Given the higher price tag, and shorter route in the financing plan, some local elected officials want the matter to return to voters.

“I would suggest with the new numbers that the complete facts now in the business plan be presented to voters again to let them see all of the numbers and the costs,” said Assemblyman Martin Garrick, R-Solana Beach. “Voters should be aware of the obligation they will be taking on, the cost they will be burdening their children with. I think it should go back to a vote of the people.

“I am in the second largest city, and yet I am going to be paying for something that will not even reach or bring any help to San Diegans.”

The 800-mile line was presented to voters in 2008 to connect the Bay Area to San Diego.
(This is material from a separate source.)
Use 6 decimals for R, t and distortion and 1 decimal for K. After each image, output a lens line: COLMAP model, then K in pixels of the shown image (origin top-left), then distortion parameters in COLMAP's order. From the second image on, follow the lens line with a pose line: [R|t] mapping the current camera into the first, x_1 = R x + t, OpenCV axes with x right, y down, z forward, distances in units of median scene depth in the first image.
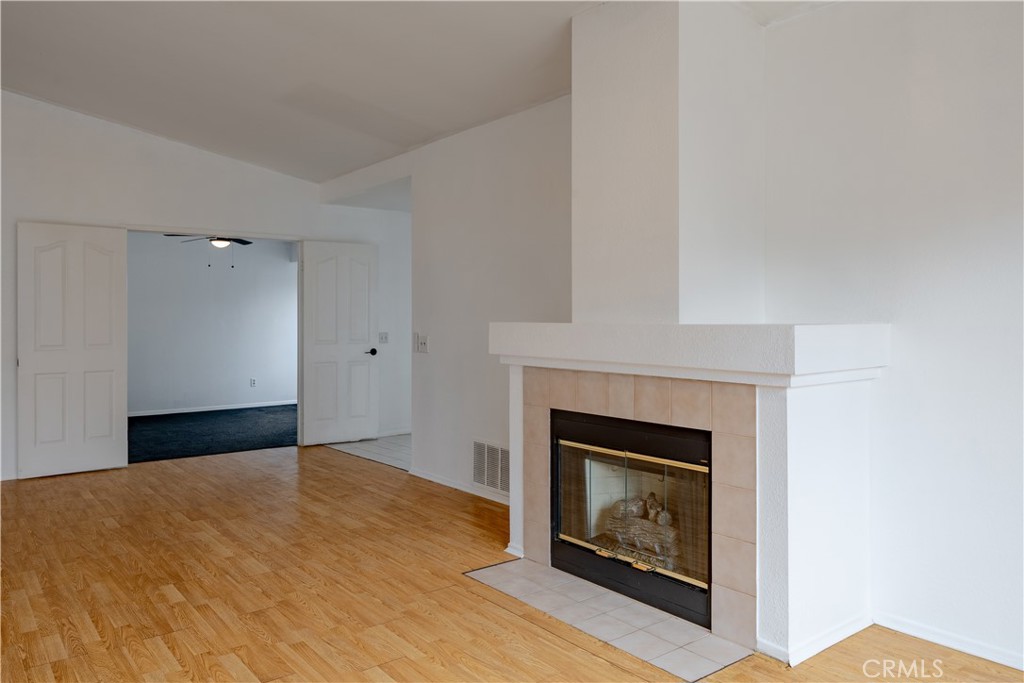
lens RADIAL K [[805.8, 0, 508.3], [0, 805.8, 306.1], [0, 0, 1]] dist [0.043607, -0.008143]
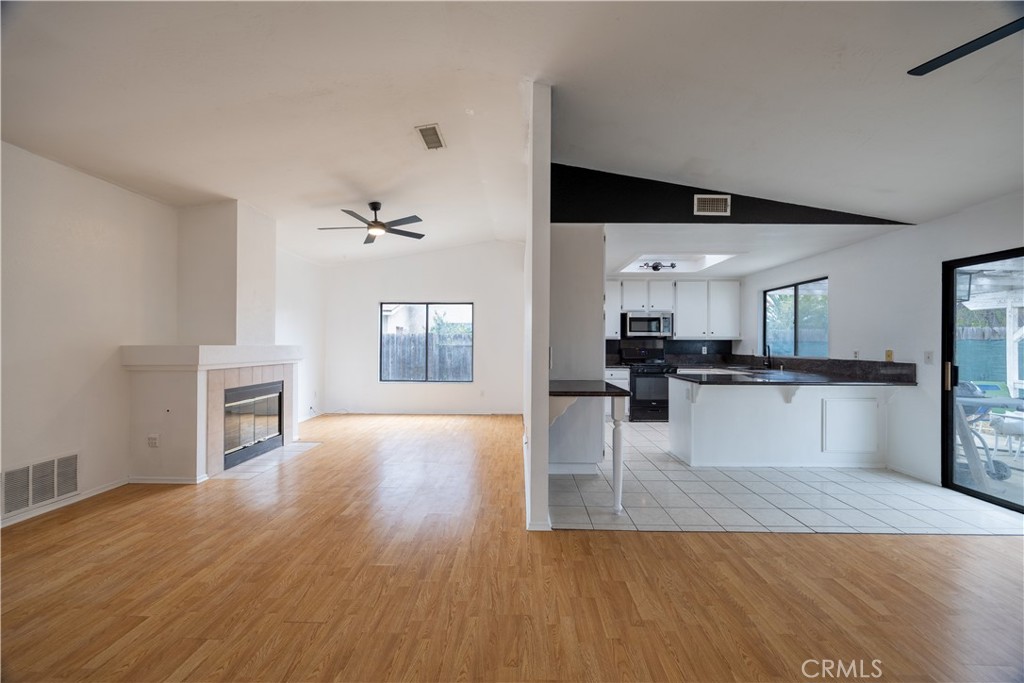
lens RADIAL K [[403.2, 0, 507.2], [0, 403.2, 341.7], [0, 0, 1]] dist [-0.002513, 0.000498]
pose [[-0.774325, 0.009310, 0.632720, -1.129509], [-0.006023, 0.999738, -0.022081, 0.032605], [-0.632760, -0.020908, -0.774066, 1.395763]]
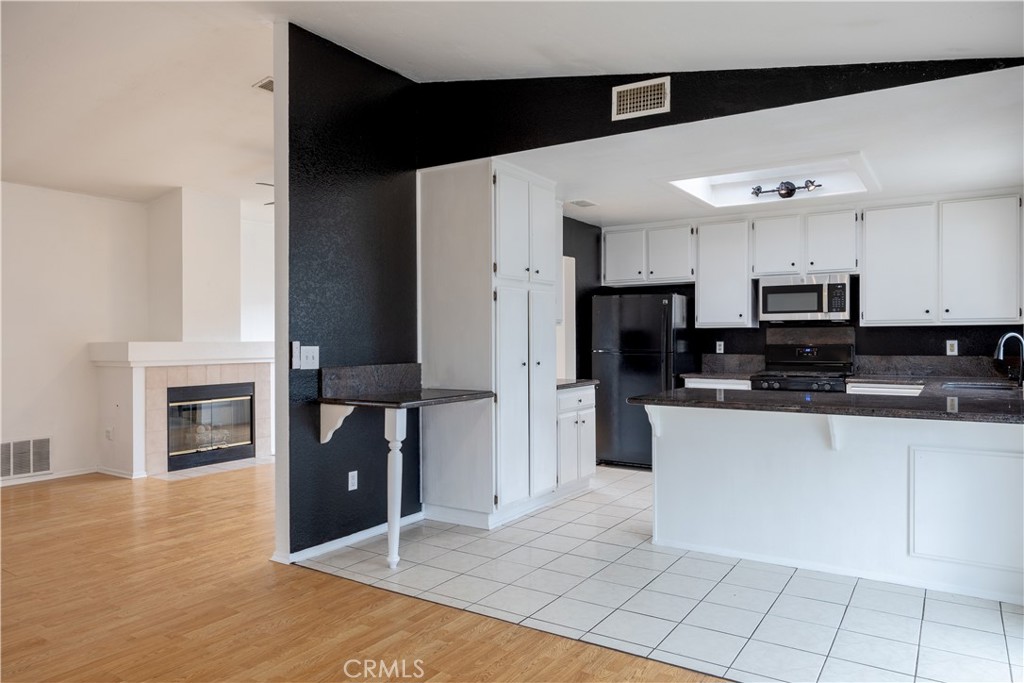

The ballot language contained no price tag, but estimates given by the California High-Speed Rail Authority during the campaign ranged from $33 billion to $45 billion.



Quick note: that finance plan also includes a caveat that the price of the shortened rail line could jump to near $120 billion.


Quick note Pt. II: the money committed so far to the initial build out in the Central Valley only buys us the steel, as in, the tracks. No transmission grid, no crossing gates, no signals... no actual choo-choos!


From a low-ball estimate of $33 billion when this turkey was put on the ballot back in '08 to potentially $120 billion just 3 years later... not too shabby.




Also, let's do a quick common sense thought exercise: how fast can that high-speed choo-choo be if it is expected to make 12 stops between Anaheim and San Francisco*? 12 stops! We don't care how efficient your unloading and loading techniques are, there is a quantifiable human, logistical, mechanical and security inertia that just can't be overcome for one to claim they are going to make it from Southern California to Northern California in an hour's time.





* The absolutely worst web version of a newspaper on the face of the planet at the San Diego Union-Tribune won't allow us to open and cut'n'paste the map of the rail line which would illustrate the number of stops.

4 comments:

W.C. Varones said...

Alt-PrintScreen, my good BwD.

SarahB said...

I'm looking at this map and all I can figure is that the San Francisco elite just want an easy way to take their grandkids to Disneyland.

And why include San Diego? They wouldn't want our relatively conservative urban flavor to contaminate the rest of the big cities.

Harrison said...

The price doubled and the route got shorter? What's not to love except Liberals not wanting this to be put for a re-vote.

What a debacle. I would never take such a train were it built.